# THE TASK:
Replace "colour" with "color" in the rows from the first line through the line containing "IT 2: 2 -> 9", and give those lines again with everything else unchanged.

Stored dataset items:

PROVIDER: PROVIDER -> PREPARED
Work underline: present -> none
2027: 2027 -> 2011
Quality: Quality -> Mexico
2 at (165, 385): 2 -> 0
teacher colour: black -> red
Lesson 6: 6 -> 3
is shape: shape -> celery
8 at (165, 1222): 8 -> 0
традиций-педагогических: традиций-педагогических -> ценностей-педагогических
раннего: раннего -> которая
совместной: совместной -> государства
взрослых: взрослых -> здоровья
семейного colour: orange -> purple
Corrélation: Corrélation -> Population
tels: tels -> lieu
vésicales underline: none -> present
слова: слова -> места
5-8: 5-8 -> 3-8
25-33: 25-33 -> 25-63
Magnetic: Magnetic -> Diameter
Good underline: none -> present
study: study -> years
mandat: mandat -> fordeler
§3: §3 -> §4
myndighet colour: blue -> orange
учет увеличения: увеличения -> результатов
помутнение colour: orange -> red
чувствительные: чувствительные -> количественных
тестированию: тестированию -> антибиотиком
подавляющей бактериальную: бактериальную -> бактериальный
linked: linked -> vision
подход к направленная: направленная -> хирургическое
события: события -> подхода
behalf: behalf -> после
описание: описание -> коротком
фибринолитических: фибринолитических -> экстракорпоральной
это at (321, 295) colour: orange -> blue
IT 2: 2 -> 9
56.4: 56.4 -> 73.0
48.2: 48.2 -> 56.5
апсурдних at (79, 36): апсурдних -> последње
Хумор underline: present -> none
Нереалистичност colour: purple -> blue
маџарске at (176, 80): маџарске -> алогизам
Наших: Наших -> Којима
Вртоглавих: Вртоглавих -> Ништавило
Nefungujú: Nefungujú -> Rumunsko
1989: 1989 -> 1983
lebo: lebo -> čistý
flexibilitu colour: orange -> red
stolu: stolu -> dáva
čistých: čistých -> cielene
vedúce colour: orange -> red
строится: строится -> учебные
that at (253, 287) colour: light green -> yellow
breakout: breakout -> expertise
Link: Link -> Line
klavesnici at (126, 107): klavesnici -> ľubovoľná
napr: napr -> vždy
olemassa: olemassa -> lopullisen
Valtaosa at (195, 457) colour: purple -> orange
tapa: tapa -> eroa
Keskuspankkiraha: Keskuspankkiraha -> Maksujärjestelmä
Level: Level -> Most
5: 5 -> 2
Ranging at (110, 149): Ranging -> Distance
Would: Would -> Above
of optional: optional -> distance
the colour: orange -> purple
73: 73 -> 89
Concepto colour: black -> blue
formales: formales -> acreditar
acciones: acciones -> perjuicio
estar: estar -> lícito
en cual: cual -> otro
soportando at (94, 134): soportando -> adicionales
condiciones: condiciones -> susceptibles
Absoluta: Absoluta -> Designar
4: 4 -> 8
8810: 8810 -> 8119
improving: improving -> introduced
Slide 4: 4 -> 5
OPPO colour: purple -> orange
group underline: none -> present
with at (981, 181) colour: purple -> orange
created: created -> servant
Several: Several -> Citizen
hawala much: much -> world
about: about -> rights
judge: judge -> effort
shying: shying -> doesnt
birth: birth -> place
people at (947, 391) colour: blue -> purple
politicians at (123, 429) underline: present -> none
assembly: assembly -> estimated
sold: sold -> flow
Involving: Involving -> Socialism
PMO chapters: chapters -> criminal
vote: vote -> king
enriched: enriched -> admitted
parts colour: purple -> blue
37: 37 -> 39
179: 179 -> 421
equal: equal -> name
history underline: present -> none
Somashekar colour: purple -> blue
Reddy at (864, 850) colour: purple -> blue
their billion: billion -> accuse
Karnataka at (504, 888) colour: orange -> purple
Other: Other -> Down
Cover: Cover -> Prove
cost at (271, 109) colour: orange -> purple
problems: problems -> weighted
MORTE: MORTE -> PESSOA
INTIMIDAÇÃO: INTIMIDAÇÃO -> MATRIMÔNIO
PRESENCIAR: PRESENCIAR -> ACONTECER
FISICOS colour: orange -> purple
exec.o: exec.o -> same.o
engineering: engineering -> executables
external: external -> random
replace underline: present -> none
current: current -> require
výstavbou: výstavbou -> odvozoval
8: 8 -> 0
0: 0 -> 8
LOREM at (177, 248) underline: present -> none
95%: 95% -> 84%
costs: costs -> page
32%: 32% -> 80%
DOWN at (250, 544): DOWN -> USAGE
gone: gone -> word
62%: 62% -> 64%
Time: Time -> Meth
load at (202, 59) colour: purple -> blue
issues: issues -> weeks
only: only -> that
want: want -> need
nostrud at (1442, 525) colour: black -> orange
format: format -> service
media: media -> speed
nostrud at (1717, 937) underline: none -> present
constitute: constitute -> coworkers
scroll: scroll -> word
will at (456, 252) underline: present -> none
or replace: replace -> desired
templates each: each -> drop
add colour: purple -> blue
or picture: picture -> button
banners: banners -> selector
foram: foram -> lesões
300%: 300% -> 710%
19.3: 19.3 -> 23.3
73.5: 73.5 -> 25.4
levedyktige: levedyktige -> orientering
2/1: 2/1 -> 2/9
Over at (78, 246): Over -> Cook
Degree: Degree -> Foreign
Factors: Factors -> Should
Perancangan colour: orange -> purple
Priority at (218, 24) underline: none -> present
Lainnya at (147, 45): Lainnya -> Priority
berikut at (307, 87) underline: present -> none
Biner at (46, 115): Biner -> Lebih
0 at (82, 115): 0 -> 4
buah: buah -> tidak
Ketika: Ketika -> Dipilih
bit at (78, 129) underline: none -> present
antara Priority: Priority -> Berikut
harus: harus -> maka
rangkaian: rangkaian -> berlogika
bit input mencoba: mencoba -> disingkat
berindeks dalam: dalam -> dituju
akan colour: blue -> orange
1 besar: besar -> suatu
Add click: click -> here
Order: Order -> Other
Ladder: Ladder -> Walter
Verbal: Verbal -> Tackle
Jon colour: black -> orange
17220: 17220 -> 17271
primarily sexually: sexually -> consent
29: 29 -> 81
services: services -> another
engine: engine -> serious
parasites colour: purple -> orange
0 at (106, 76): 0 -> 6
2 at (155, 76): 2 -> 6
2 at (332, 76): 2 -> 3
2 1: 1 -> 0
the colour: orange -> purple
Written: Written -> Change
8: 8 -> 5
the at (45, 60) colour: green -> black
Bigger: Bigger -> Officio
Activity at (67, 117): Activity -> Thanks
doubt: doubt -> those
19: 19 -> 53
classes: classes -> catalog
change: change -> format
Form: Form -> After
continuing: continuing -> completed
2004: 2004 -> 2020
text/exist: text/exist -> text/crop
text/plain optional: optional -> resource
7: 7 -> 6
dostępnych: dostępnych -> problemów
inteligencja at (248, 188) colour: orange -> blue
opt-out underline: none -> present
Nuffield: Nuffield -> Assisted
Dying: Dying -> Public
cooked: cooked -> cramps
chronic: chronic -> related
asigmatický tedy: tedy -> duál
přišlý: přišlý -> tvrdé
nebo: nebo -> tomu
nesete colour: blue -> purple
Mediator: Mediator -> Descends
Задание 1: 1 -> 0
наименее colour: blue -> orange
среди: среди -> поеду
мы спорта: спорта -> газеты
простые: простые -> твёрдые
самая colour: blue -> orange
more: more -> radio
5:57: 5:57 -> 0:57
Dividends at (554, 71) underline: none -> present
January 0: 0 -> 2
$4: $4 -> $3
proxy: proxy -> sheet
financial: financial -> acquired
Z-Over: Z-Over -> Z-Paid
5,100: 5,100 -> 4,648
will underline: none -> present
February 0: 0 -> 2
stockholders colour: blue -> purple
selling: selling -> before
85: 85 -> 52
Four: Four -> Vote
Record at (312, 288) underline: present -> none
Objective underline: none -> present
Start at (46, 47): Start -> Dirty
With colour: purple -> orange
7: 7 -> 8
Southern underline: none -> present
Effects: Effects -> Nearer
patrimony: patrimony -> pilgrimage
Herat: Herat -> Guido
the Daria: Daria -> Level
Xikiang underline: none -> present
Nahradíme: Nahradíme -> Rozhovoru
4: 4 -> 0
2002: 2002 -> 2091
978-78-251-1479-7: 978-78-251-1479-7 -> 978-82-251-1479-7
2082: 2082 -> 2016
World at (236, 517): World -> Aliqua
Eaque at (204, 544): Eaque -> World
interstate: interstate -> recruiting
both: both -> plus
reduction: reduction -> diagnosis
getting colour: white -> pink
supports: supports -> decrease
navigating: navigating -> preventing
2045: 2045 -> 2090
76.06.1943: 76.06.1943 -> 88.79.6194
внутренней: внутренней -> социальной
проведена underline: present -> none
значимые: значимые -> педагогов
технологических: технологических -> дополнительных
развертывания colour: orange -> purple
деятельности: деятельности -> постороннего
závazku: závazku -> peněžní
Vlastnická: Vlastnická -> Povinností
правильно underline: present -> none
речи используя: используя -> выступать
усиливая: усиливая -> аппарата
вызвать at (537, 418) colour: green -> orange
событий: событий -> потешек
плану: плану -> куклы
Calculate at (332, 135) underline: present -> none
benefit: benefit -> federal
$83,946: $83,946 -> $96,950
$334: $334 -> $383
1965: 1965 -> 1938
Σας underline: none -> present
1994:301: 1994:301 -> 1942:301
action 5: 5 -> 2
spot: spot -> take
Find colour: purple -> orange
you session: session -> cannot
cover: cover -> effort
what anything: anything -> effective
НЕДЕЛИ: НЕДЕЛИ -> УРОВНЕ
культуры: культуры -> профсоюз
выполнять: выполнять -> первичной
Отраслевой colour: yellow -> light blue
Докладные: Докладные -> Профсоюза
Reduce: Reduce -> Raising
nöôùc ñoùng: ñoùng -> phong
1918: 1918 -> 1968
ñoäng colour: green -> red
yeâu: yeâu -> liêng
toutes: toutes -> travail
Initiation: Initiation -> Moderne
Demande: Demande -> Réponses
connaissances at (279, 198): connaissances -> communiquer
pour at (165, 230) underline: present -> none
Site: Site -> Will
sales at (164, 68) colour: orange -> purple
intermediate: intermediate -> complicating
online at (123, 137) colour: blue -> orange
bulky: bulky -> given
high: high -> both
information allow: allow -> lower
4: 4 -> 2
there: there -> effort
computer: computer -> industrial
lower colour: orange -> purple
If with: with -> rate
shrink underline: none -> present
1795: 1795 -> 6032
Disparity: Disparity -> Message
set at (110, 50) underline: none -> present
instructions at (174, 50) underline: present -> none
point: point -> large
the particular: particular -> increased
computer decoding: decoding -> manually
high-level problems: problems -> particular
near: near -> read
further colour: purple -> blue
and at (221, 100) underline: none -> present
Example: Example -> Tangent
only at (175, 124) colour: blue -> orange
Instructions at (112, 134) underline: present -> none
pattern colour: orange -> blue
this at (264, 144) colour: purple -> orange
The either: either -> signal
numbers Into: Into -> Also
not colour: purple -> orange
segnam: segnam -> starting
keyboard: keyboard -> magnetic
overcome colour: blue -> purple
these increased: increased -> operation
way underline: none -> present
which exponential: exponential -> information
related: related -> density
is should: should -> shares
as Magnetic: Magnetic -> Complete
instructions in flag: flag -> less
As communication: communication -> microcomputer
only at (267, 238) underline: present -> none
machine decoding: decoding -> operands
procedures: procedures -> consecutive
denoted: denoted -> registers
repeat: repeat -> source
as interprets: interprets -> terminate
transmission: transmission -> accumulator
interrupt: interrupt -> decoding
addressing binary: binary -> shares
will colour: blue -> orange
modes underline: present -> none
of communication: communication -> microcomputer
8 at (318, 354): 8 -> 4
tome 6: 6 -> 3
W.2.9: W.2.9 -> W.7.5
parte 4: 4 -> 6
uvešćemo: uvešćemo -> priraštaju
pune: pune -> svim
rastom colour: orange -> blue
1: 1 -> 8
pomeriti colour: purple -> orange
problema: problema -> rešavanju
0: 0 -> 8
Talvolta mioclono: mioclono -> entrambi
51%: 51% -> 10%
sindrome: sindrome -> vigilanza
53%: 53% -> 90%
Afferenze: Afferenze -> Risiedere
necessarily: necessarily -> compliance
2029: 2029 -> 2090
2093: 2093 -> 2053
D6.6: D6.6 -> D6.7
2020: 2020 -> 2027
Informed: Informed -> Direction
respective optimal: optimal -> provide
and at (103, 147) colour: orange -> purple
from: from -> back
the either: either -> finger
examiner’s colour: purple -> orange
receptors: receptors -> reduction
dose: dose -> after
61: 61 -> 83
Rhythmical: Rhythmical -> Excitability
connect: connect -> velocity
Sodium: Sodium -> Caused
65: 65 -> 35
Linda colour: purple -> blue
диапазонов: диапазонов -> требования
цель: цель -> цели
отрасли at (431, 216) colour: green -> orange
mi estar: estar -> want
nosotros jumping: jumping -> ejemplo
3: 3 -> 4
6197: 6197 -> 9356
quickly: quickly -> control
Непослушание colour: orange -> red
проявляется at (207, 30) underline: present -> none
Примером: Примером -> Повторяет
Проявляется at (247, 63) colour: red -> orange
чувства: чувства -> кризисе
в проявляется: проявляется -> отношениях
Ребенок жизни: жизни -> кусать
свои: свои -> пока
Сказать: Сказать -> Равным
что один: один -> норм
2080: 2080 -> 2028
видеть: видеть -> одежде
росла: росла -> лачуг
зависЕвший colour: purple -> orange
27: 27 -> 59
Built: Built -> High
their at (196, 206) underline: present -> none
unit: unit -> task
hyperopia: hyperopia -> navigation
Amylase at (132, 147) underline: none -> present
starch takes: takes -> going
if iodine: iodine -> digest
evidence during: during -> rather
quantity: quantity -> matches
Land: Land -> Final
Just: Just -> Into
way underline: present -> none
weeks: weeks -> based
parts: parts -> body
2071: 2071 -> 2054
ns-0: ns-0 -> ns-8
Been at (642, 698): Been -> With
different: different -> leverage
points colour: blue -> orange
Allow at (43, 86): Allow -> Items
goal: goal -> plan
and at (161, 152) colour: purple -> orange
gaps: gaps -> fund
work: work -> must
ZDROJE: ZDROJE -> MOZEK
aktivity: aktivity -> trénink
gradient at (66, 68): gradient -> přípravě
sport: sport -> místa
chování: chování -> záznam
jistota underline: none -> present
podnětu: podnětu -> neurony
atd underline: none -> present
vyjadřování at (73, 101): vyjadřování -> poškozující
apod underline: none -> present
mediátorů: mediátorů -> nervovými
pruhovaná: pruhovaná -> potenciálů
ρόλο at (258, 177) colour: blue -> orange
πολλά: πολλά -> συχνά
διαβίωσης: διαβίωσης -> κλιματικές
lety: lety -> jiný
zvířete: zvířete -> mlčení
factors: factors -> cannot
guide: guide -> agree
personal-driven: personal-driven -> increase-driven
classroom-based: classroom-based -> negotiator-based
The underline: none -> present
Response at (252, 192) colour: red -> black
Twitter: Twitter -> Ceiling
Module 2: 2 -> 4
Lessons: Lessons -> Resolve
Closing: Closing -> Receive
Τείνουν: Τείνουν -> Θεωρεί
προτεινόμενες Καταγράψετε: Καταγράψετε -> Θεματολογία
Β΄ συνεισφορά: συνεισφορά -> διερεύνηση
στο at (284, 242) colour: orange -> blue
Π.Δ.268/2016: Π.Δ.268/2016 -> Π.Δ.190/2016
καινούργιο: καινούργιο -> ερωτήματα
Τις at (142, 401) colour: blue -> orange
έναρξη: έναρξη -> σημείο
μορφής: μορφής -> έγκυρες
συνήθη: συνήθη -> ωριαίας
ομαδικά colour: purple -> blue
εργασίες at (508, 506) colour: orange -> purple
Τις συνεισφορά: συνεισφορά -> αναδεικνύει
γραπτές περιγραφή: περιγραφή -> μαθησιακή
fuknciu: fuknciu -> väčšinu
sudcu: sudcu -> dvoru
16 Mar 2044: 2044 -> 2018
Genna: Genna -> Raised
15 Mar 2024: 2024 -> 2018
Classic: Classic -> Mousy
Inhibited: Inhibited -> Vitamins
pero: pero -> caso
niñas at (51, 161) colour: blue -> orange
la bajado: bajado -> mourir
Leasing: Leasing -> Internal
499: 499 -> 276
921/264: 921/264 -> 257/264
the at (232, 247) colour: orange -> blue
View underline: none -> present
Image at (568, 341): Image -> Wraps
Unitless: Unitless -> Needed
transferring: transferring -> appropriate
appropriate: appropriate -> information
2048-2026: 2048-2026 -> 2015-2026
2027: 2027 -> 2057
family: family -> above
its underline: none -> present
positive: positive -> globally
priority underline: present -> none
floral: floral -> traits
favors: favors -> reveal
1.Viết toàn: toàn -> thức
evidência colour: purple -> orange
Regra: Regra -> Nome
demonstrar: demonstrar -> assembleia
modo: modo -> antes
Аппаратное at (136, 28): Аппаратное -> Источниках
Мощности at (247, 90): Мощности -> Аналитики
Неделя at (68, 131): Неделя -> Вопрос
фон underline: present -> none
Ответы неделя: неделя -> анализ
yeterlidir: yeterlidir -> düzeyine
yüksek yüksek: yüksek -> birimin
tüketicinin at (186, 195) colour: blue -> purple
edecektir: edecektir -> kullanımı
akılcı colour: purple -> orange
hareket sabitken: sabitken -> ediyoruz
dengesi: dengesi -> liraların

# RESULT FOR THIS TASK:
PROVIDER: PROVIDER -> PREPARED
Work underline: present -> none
2027: 2027 -> 2011
Quality: Quality -> Mexico
2 at (165, 385): 2 -> 0
teacher color: black -> red
Lesson 6: 6 -> 3
is shape: shape -> celery
8 at (165, 1222): 8 -> 0
традиций-педагогических: традиций-педагогических -> ценностей-педагогических
раннего: раннего -> которая
совместной: совместной -> государства
взрослых: взрослых -> здоровья
семейного color: orange -> purple
Corrélation: Corrélation -> Population
tels: tels -> lieu
vésicales underline: none -> present
слова: слова -> места
5-8: 5-8 -> 3-8
25-33: 25-33 -> 25-63
Magnetic: Magnetic -> Diameter
Good underline: none -> present
study: study -> years
mandat: mandat -> fordeler
§3: §3 -> §4
myndighet color: blue -> orange
учет увеличения: увеличения -> результатов
помутнение color: orange -> red
чувствительные: чувствительные -> количественных
тестированию: тестированию -> антибиотиком
подавляющей бактериальную: бактериальную -> бактериальный
linked: linked -> vision
подход к направленная: направленная -> хирургическое
события: события -> подхода
behalf: behalf -> после
описание: описание -> коротком
фибринолитических: фибринолитических -> экстракорпоральной
это at (321, 295) color: orange -> blue
IT 2: 2 -> 9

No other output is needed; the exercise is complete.